The outcome of my last entry about obfuscating email addresses is the HTML → Encrypt Selection (ROT13) command which replaces the current selection with JavaScript to output it (with the actual markup stored in ROT13).

Since most of my pages are already preprocessed, I decided to turn it into a general filter that works on a full HTML page. It replaces all document nodes (which contain an email address) with the corresponding JavaScript.

Since it has given me much joy to once again be able to write plain email addresses in my pages (without worrying about spam harvesters) I figured I should share :) But do double-check that the result you get from the filter is actually what you expect — the parser used is written for (my) valid HTML pages with potential script tags (such as <% … %> and <?php … ?>).

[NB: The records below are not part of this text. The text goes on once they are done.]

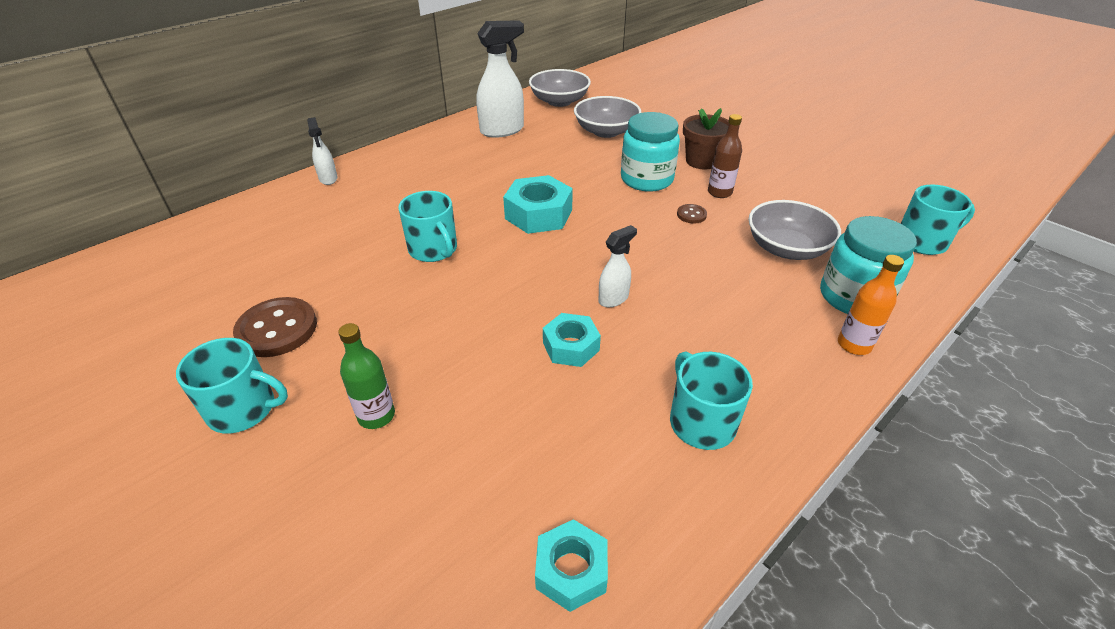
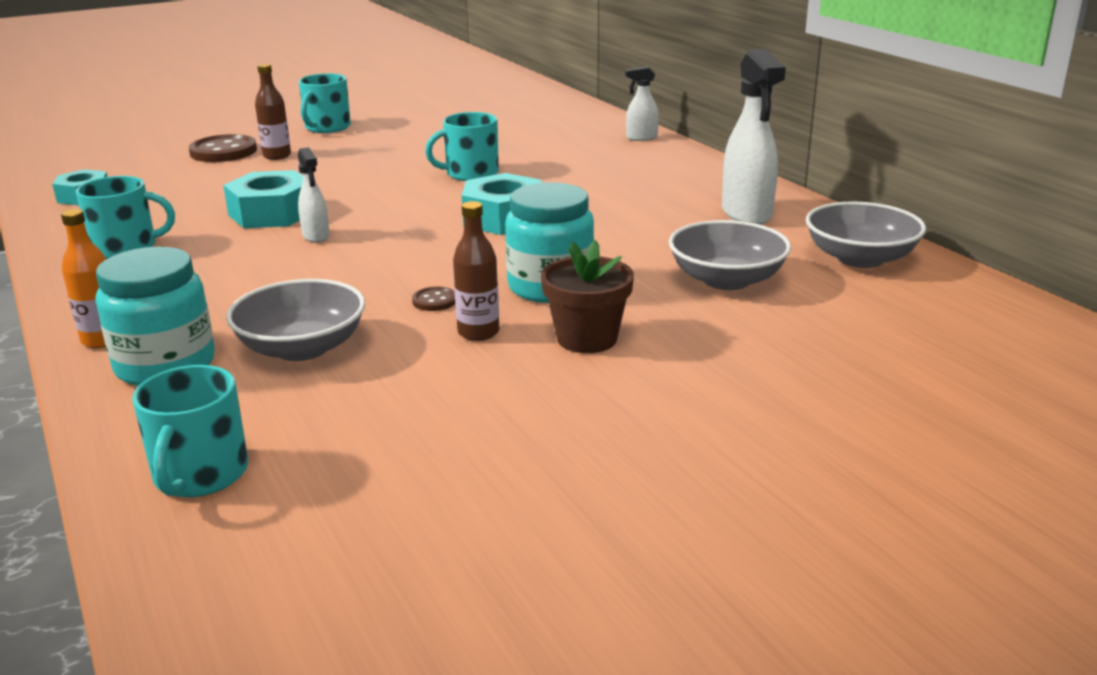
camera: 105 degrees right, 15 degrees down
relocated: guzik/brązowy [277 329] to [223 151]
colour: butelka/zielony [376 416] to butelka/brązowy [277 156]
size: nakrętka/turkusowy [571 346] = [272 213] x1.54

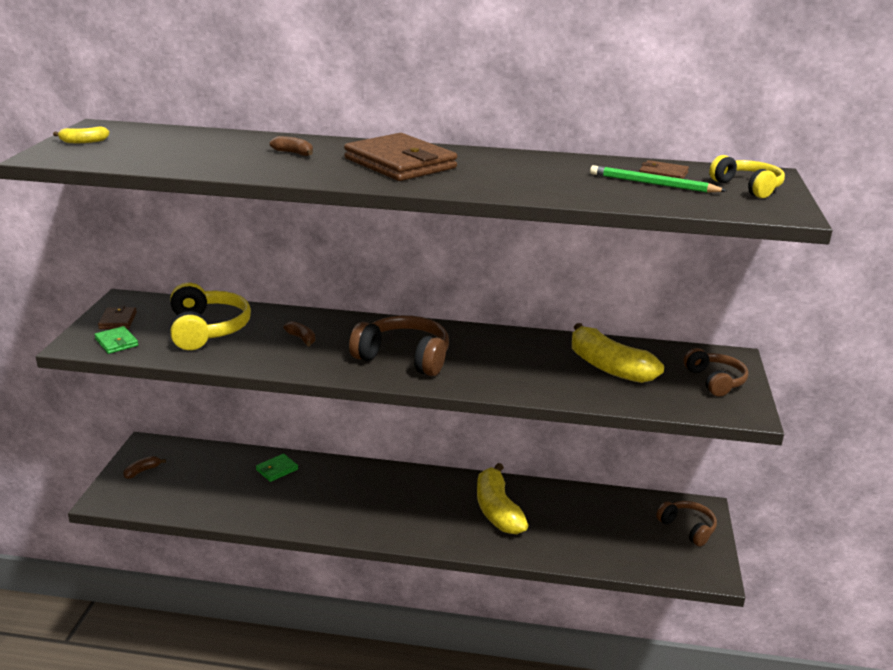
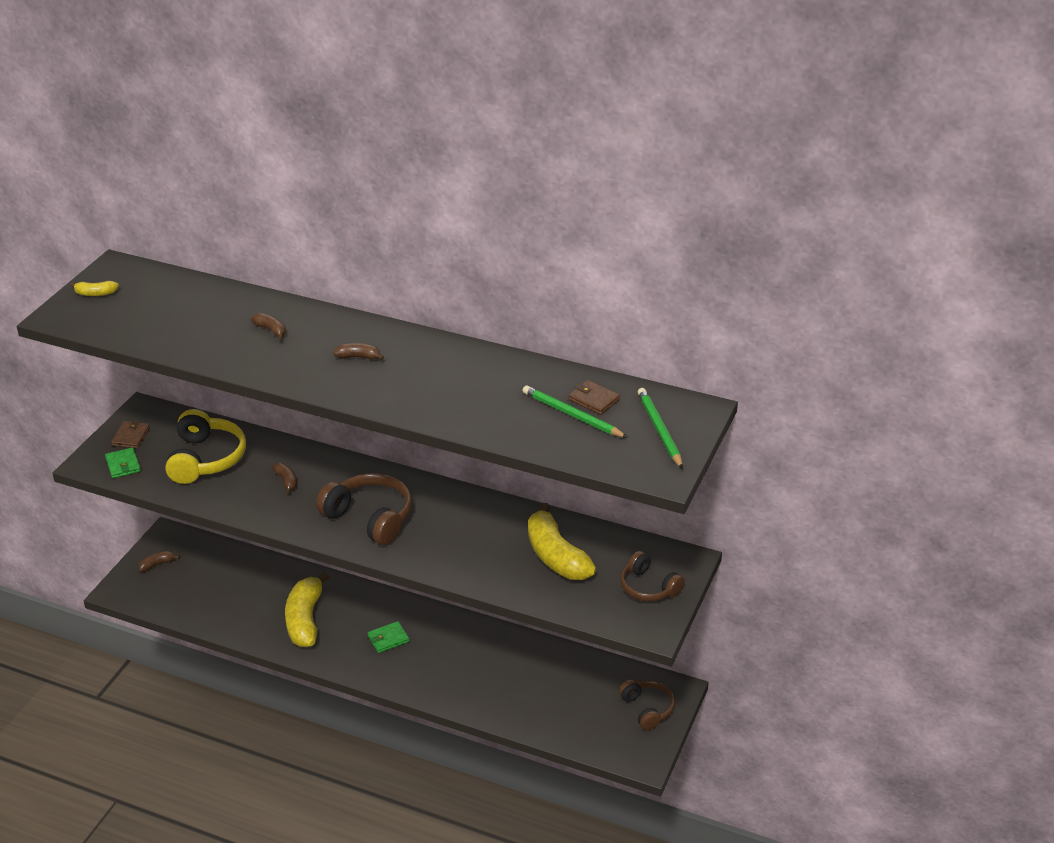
camera: 15 degrees right, 10 degrees up
relocated: portfel/zielony [277 469] to [388 639]; banan/żółty [497 510] to [305 620]
exchanged: portfel/brązowy [400 163] to banan/brązowy [358 357]; słuchawki/żółty [748 187] to ołówek/zielony [659 430]
spun: słuchawki/brązowy [715 381] = [648 587] 135 degrees clockwise

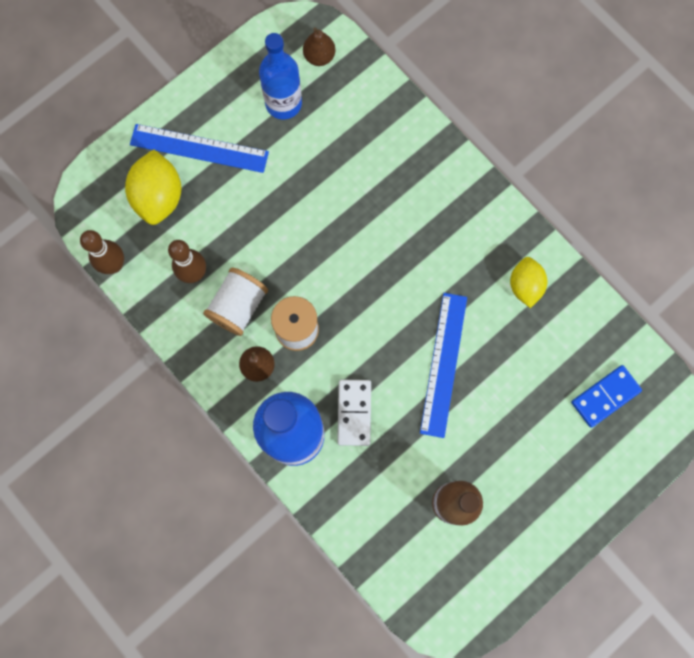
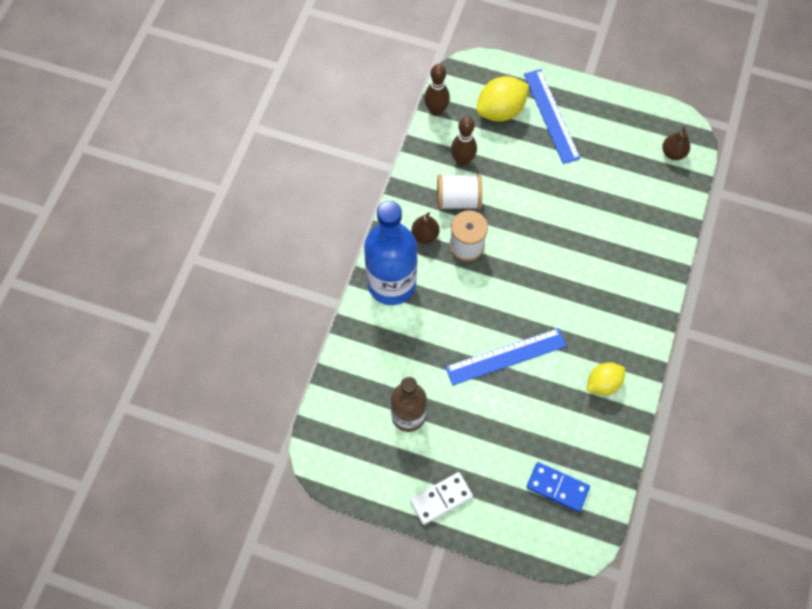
camera: 60 degrees right, 10 degrees down
missing: butelka/niebieski [283 103]
relocated: kostka domina/biały [354 412] to [441 498]

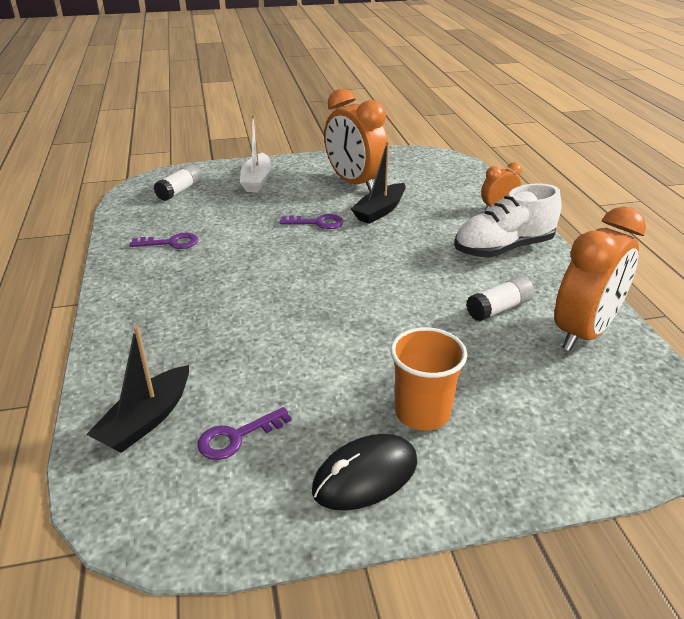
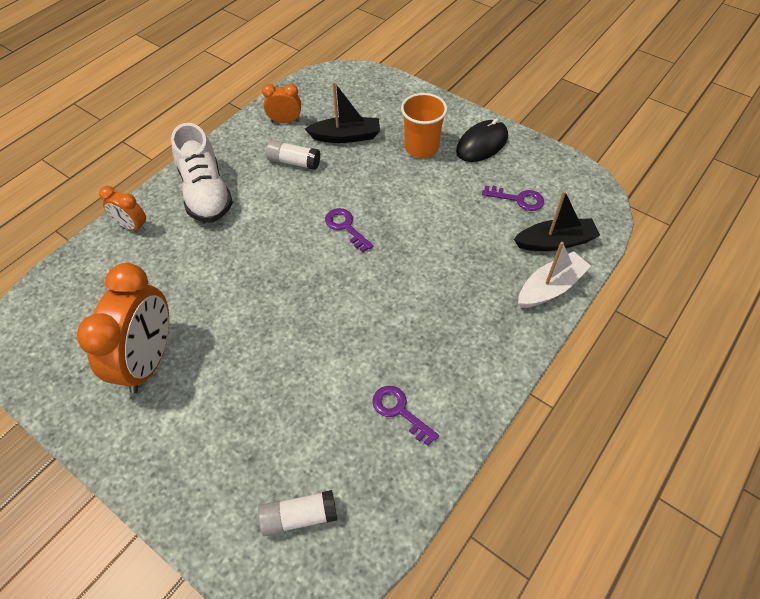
camera: 130 degrees left, 20 degrees up
relocated: łódka/biały [257 180] to [550 287]; klucz/fioletowy [317 223] to [345 227]; łódka/czarny [380 211] to [346 136]
spun: myszka/czarny [365 476] = [482 144] 60 degrees counterclockwise; but/biały [503 248] = [206 193] 45 degrees clockwise
size: budzik/pomarańczowy [584 332] = [285 121] x0.50

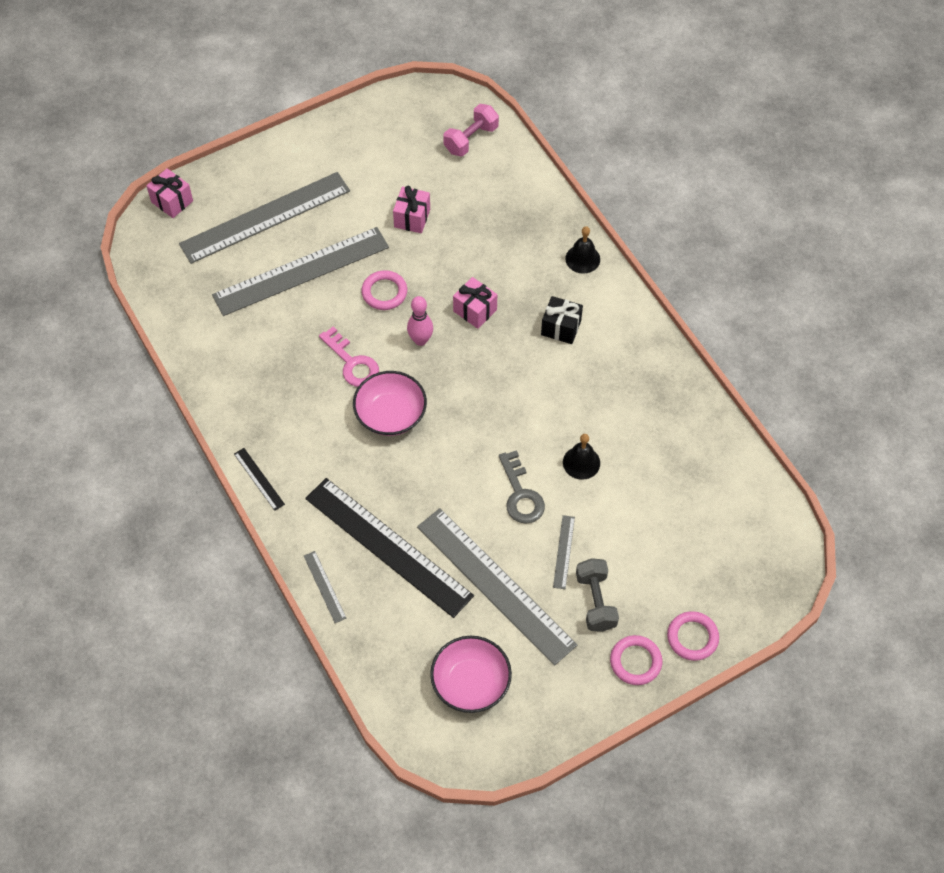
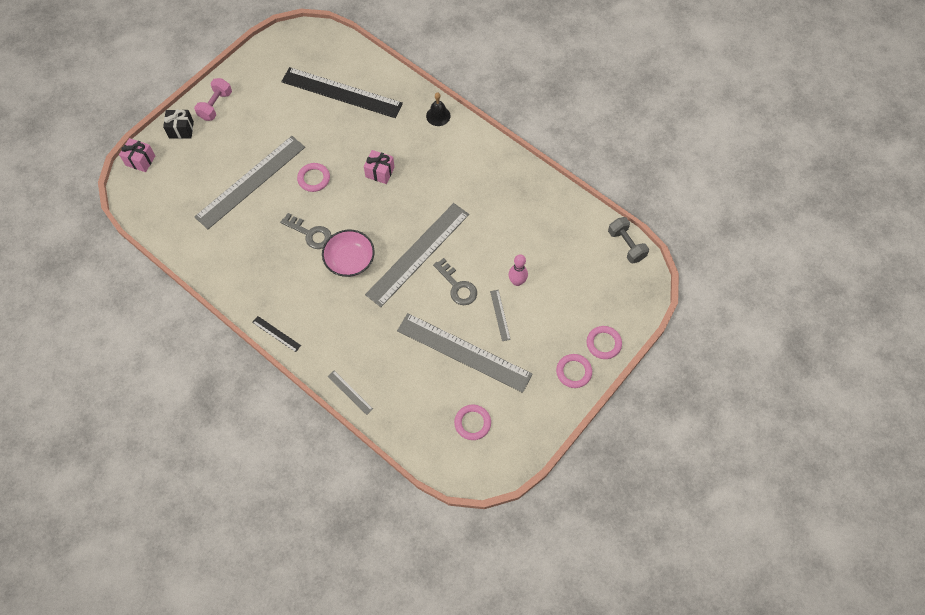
camera: 20 degrees left, 5 degrees up
missing: prezent/różowy [412 218]; dzwonek/czarny [581 462]
relocated: linijka/szary [265 217] to [418 254]; linijka/czarny [388 546] to [341 92]; kręgiel/różowy [420 340] to [517 281]; hantel/różowy [471 139] to [216 105]; prezent/czarny [561 328] to [181 130]; hantel/szary [595 601] to [626 245]
exchanged: miska/różowy [471 682] to pierścień/różowy [472 423]
colour: klucz/różowy [352 363] to klucz/szary [310 233]

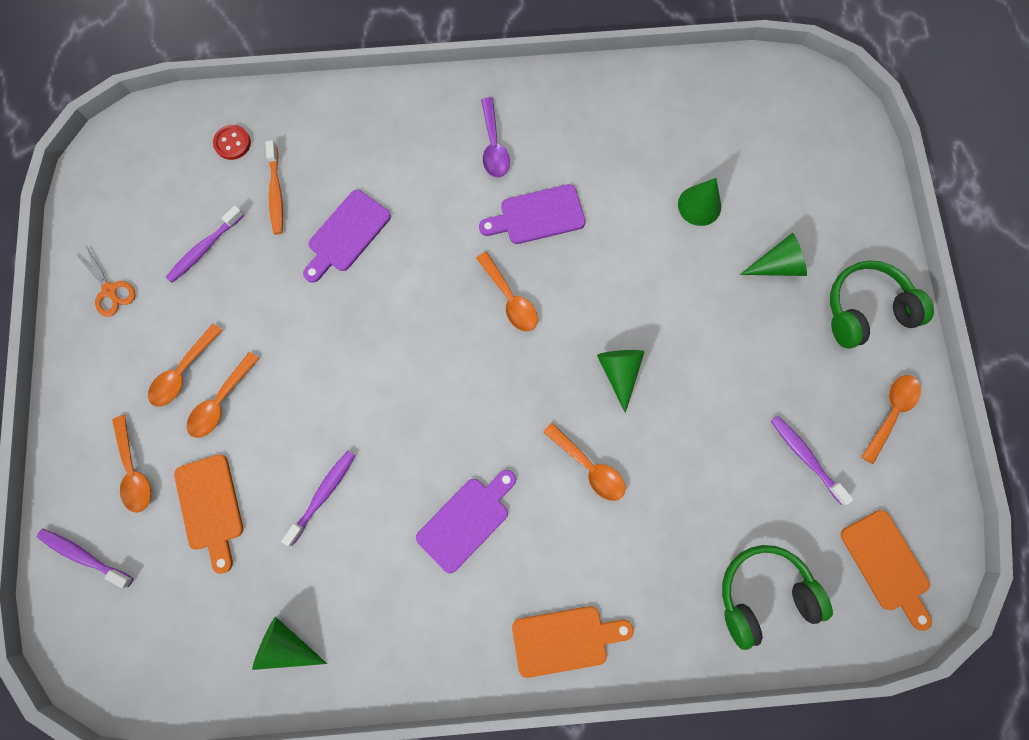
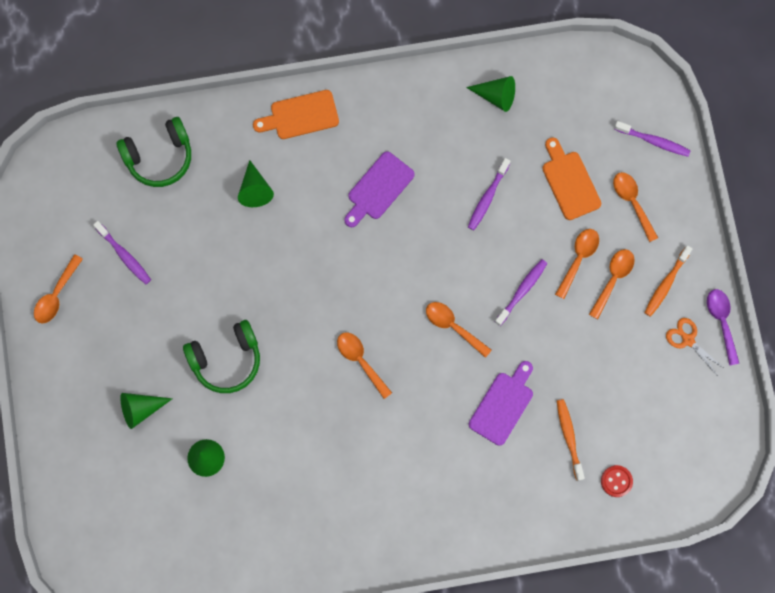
camera: 175 degrees right, 0 degrees up
missing: deska do krojenia/fioletowy [537 216]; deska do krojenia/pomarańczowy [887 565]
appeared: szczoteczka do zębów/pomarańczowy [666 284]
relocated: szczoteczka do zębów/fioletowy [204 249] to [522 291]; łyżka/fioletowy [493 146] to [721 322]; łyżka/pomarańczowy [589 467] to [453 326]; stożek/zielony [619 372] to [255 189]; słuchawki/zielony [865 309] to [226 360]

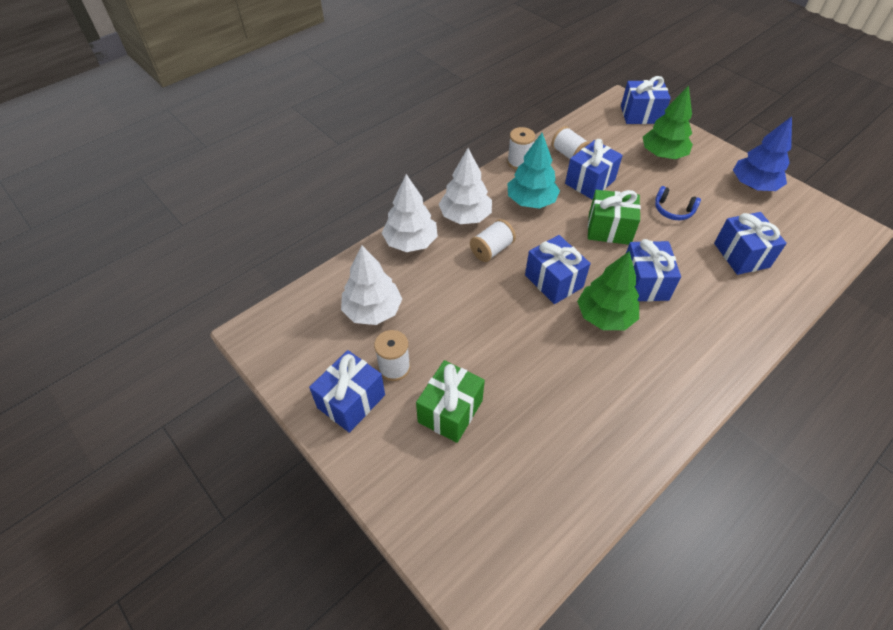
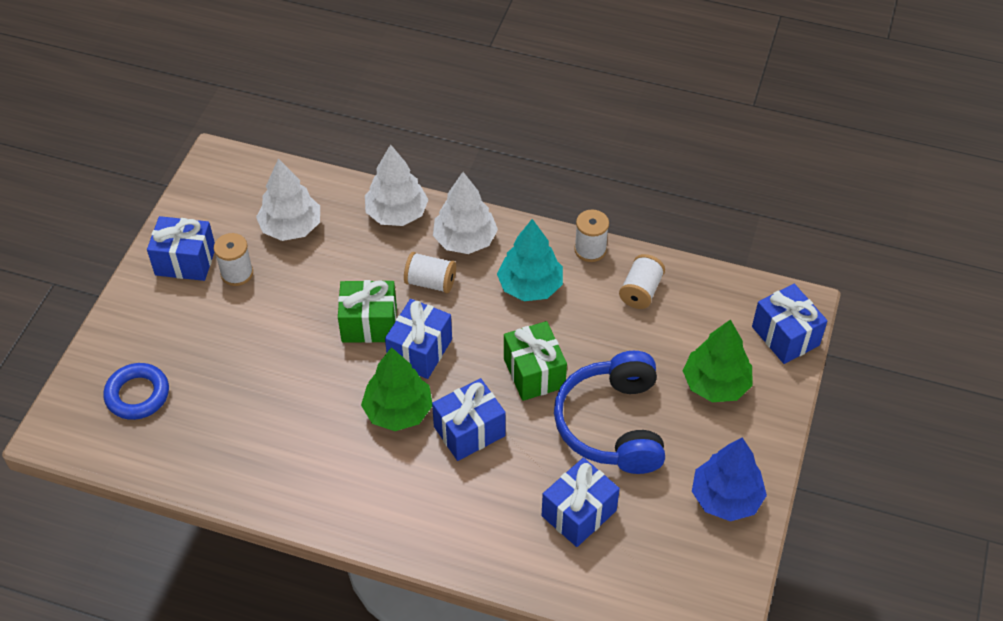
camera: 60 degrees right, 0 degrees up
missing: prezent/niebieski [590 182]
appeared: pierścień/niebieski [137 395]
relocated: prezent/zielony [450 411] to [369 324]
size: słuchawki/niebieski [673 210] = [612 424] x2.17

By replacing the full document node with a <script> … </script>-construct it should keep the resulting page as well-formed. Though the filter inserts a <noscript>-tag to improve usability (for clients without JavaScript) but the <noscript>-tag is a block-level tag, so this will generally make the page non-valid. If you want a validating page then you can remove the <noscript> stuff at line 119.

I have pondered a few ways to keep the page as valid and still insert a <noscript>-tag, but I think the best approach would be to instead have the <noscript>-content be the default content, and then use JavaScript to replace that (so avoid using the <noscript>-tag). Ideally the fallback content should be a human-decodable version of the email address.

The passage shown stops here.